> Job 1
In the records, swap "Singer(s)" for "Vocalist(s)" in the lines from the one with "- column: Games" up to and including the one with "Australia (ARIA) | Peak position: 108 -> 109", and give back only those lines with everything else left as is.

> Reading passage
Churn Prediction with Logistic Regression, Choice Models & NLP
⚙️ 1️⃣ Logistic Regression — Churn Prediction
Predict P(churn = 1) via logit link → ln(p/(1-p)) = β0 + βx
| Metric | Meaning | Trade-off / Exam Tip |
|---|---|---|
| Precision = TP/(TP+FP) | How accurate are my churn flags? | Higher precision → fewer false alarms |
| Recall = TP/(TP+FN) | How many real churners are caught? | Higher recall → catch more churners |
| AUC | Probability the model ranks a churner higher than a non‑churner | 0.5 = random, 1 = perfect |
| ROC Curve | TPR (Recall) vs FPR (1 − Specificity) | Curves that bow toward the top‑left are better |
| Threshold | 0.3 → higher recall, lower precision; 0.7 → lower recall, higher precision | Choose threshold using business context |
- FN = missed churner (big loss) → prefer high recall.
- β > 0 → increased log‑odds → increased churn probability.
- exp(β) = odds ratio.
🚗 2️⃣ Choice Model (MNL) — Long Format Structure
Rows = individual × alternative.
Example: 151 people × 3 routes = 453 rows.
| Type | Example | Include Rule | Meaning |
|---|---|---|---|
| ASC | asc_rural, asc_freeway | Drop base (arterial) | Alternative specific constant: baseline bias vs base |
| ASV | dist_arter, dist_rural, dist_freew | Keep all | Route attributes |
| ISV | male_rural, male_freew | Drop base (male_arter) | Individual trait × route effect |
Utility functions:
Uarterial = 0
Urural = ASCr + β1 distr + β2 vehager + β3 maler
Ufreew = ASCf + β4 distf + β5 vehagef + β6 malef
Pj = exp(Uj) / Σk exp(Uk)
Interpretation:
ASC > 0 → preferred versus base; β < 0 (dist) → dislike long routes. Drop the base for ASC & ISV to avoid collinearity.
✅ Exam Checklist:
☑ Include ASCs (non‑base) ☑ Keep all ASVs ☑ Interact ISVs ☑ Drop 1 baseline ☑ Rows = ind × alts.
🔤 3️⃣ Tokenization — Regex vs spaCy
| Pattern / Tool | Keeps | Loses | Use for |
|---|---|---|---|
\w+ | Letters, digits, underscore | Splits “don’t” → “don”, “t” | Keep numbers (e.g., prices, IDs) |
[A-Za-z']+ | Letters, apostrophe | Drops numbers | Keep contractions (don’t, I’m) |
| spaCy | Tokens + POS + lemma | — | Linguistic pipeline |
split() | Whitespace only | Breaks on spaces | Quick, simple use |
Trade‑offs:
Regex = rule‑based and fast ⚡ (no POS or lemma).

> Material shown
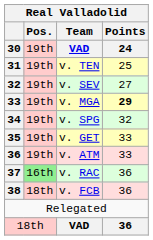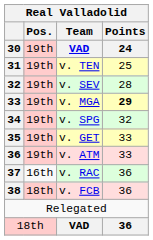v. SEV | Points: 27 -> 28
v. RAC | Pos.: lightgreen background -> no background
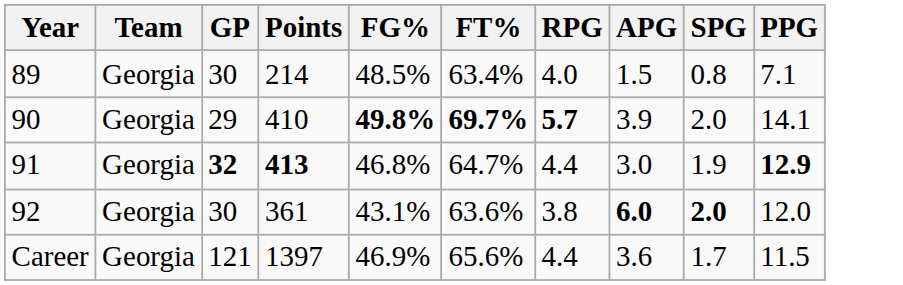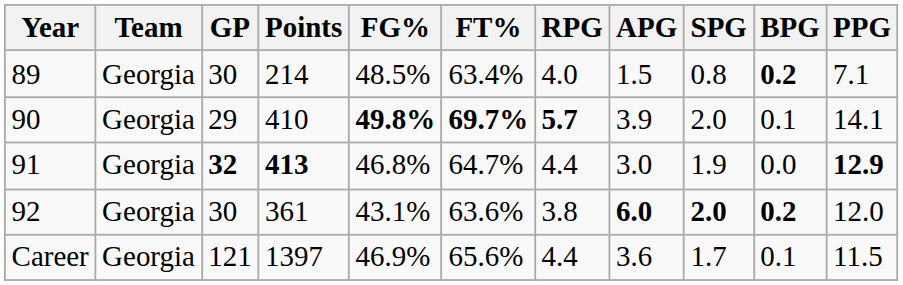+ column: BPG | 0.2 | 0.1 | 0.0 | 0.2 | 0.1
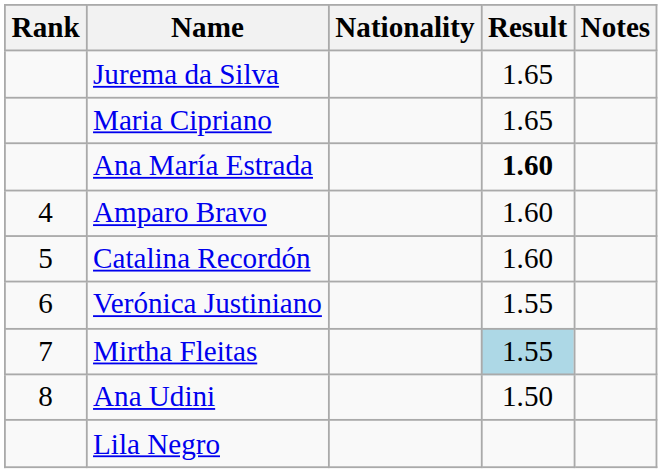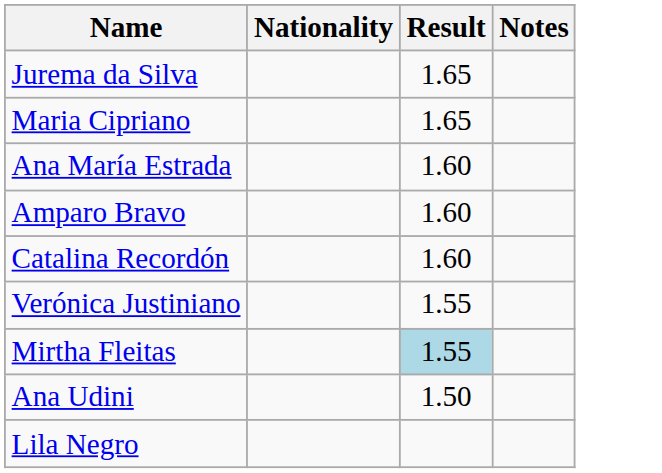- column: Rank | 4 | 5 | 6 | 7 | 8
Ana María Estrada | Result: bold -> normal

...

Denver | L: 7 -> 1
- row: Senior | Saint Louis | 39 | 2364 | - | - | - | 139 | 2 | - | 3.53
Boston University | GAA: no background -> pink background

==

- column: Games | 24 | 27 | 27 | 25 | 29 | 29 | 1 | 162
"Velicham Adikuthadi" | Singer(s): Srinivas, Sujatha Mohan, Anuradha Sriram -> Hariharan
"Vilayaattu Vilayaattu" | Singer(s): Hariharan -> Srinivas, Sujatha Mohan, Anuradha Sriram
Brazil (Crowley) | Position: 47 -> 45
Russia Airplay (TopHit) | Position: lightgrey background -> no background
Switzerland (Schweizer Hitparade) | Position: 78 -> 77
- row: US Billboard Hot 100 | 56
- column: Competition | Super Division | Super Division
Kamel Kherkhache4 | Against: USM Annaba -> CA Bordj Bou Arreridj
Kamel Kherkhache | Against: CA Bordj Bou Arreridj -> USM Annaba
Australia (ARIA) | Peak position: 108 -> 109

> Job 2
Continue the study notes on churn prediction, choice models, and tokenization from the point where they stop.

> Answer 1
- column: Games | 24 | 27 | 27 | 25 | 29 | 29 | 1 | 162
"Velicham Adikuthadi" | Vocalist(s): Srinivas, Sujatha Mohan, Anuradha Sriram -> Hariharan
"Vilayaattu Vilayaattu" | Vocalist(s): Hariharan -> Srinivas, Sujatha Mohan, Anuradha Sriram
Brazil (Crowley) | Position: 47 -> 45
Russia Airplay (TopHit) | Position: lightgrey background -> no background
Switzerland (Schweizer Hitparade) | Position: 78 -> 77
- row: US Billboard Hot 100 | 56
- column: Competition | Super Division | Super Division
Kamel Kherkhache4 | Against: USM Annaba -> CA Bordj Bou Arreridj
Kamel Kherkhache | Against: CA Bordj Bou Arreridj -> USM Annaba
Australia (ARIA) | Peak position: 108 -> 109

> Answer 2
spaCy = linguistically aware 🧠 (gives tokenization, POS, and lemma in one call).
🔠 4️⃣ Lemma vs Stem
| Feature | Stemming | Lemmatization |
|---|---|---|
| Rule | Cuts suffix (heuristic) | Uses dictionary + POS |
| POS‑aware | ❌ | ✅ |
| Example | “running” → run* | “running” → run |
| “better” | better | good |
| Speed | Fast | Slower |
| Accuracy | Low | High |
| Use for | Quick counting | Model inputs (TF‑IDF, sentiment) |
Purpose: unify word variants → smaller vocabulary → better generalization.
Not compulsory but recommended for TF‑IDF and ML models.
🧩 5️⃣ TF‑IDF — Formulae & Behavior
TF: term frequency in a document
Raw = count. Sublinear = 1 + log(TF).
IDF: inverse document frequency
= log((1 + N) / (1 + df)) + 1
TF‑IDF = TF × IDF
| Concept | Meaning |
|---|---|
| High TF, High IDF | Distinctive keyword |
| High TF, Low IDF | Common word (reduced weight) |
| Sublinear TF | Reduces gap between 100 vs 10 (repetition ≠ 10× meaning) |
| Normalization | Makes long and short documents comparable (L2 norm) |
| POS filter before TF‑IDF | Keep NOUN/VERB/ADJ → less noise |
📊 6️⃣ Long Format & Interactions (Choice Model)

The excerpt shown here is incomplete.